**QUESTIONS TO ANSWER**
1 > According to the field-level lineage page, at what level does CDAP currently capture lineage?
2 > Quote the field-level lineage page word for word, starting with "However, as a" and going on through "field level lineage.".

Checklist
- User Stories Documented
- User Stories Reviewed
- Design Reviewed
- APIs reviewed
- Release priorities assigned
- Test cases reviewed
- Blog post
Introduction
CDAP currently captures lineage at the dataset level. With lineage, users can tell the program that read from or wrote to a dataset. It can help users determine which program wrote to/read from a dataset in a given timeframe.
However, as a platform, CDAP understands schemas for most datasets. Schemas contain fields. It would be useful to be able to drill into how a field in a particular dataset was used (CREATE/READ/WRITE/DELETE) in a given time period.
Goals
- Provide CDAP platform support (in the form of API and storage) to track field level lineage.
- Pipelines can then expose this functionality to the plugins.
- Plugins (such as wrangler) will need to be updated to use this feature.
Use Cases
Id | Use Case |
---|---|
FLL-1 | As a data governance reviewer or information architect at a financial institution, I would like to generate a report of how a PII field UID from the dataset DailyTransactions was consumed in the specified time period so that
|
FLL-2 | As a data scientist at a healthcare organization, I would like to trace the provenance of the field patient_medical_score in the dataset PatientRecords over the last month so that
|
User Stories
- Spark program can perform various transformations on the input fields of the dataset to generate new fields. For example concatenate the first_name and last_name fields of the input dataset, so that resultant dataset only has Name as field. As a developer of CDAP program(for example CDAP Spark program), I should be able to provide these transformations so that I will know later about how the field Name was generated.
- Similar transformations on the fields can be done in the CDAP plugins as well. Plugin developer should be able to provide such transformations.

Transcribed page contents:
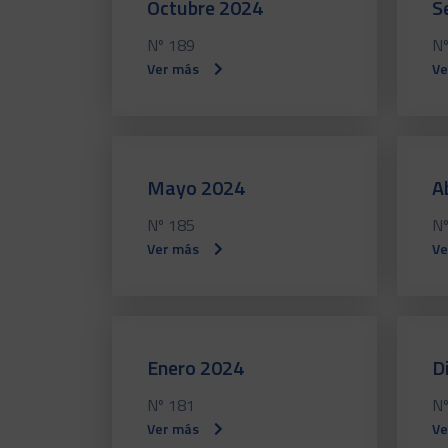
Octubre 2024
S
Nº 189
Nº
Ver más
Ve
Mayo 2024
A
Nº 185
Nº
Ver más
Ve
Enero 2024
D
Nº 181
Nº
Ver más
Ve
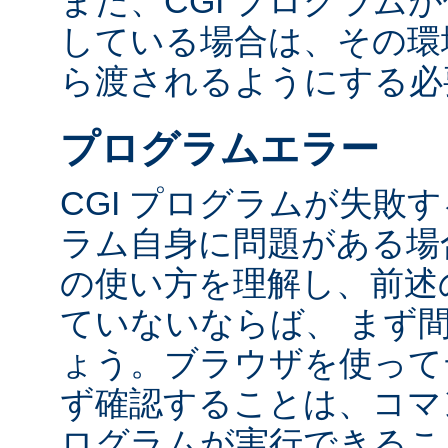
また、CGI プログラム
している場合は、その環境変
ら渡されるようにする必
プログラムエラー
CGI プログラムが失敗
ラム自身に問題がある場合
の使い方を理解し、前述
ていないならば、 まず
ょう。ブラウザを使って
ず確認することは、コマ
ログラムが実行できるこ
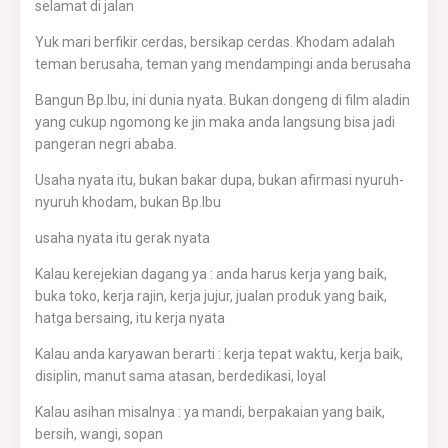
selamat di jalan
Yuk mari berfikir cerdas, bersikap cerdas. Khodam adalah
teman berusaha, teman yang mendampingi anda berusaha
Bangun Bp.Ibu, ini dunia nyata. Bukan dongeng di film aladin
yang cukup ngomong ke jin maka anda langsung bisa jadi
pangeran negri ababa.
Usaha nyata itu, bukan bakar dupa, bukan afirmasi nyuruh-
nyuruh khodam, bukan Bp.Ibu
usaha nyata itu gerak nyata
Kalau kerejekian dagang ya : anda harus kerja yang baik,
buka toko, kerja rajin, kerja jujur, jualan produk yang baik,
hatga bersaing, itu kerja nyata
Kalau anda karyawan berarti : kerja tepat waktu, kerja baik,
disiplin, manut sama atasan, berdedikasi, loyal
Kalau asihan misalnya : ya mandi, berpakaian yang baik,
bersih, wangi, sopan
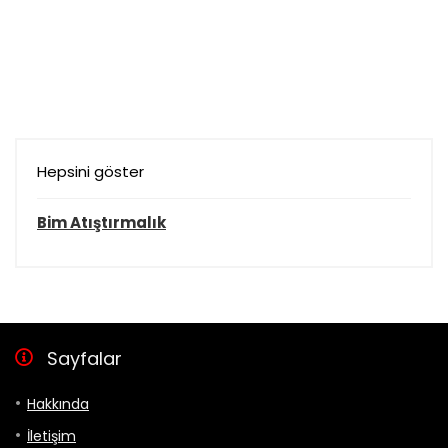
Hepsini göster
Bim Atıştırmalık
Sayfalar
Hakkında
İletişim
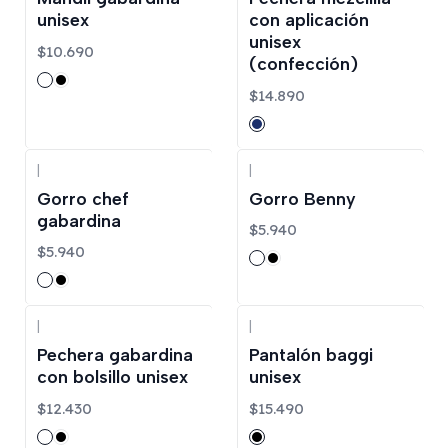
unisex
con aplicación
unisex
$10.690
(confección)
$14.890
|
|
Gorro chef
Gorro Benny
gabardina
$5.940
$5.940
|
|
Pechera gabardina
Pantalón baggi
con bolsillo unisex
unisex
$12.430
$15.490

**TASK-BY-TASK ANSWERS**
1 > At the dataset level.

2 >
However, as a platform, CDAP understands schemas for most datasets. Schemas contain fields. It would be useful to be able to drill into how a field in a particular dataset was used (CREATE/READ/WRITE/DELETE) in a given time period.
Goals
- Provide CDAP platform support (in the form of API and storage) to track field level lineage.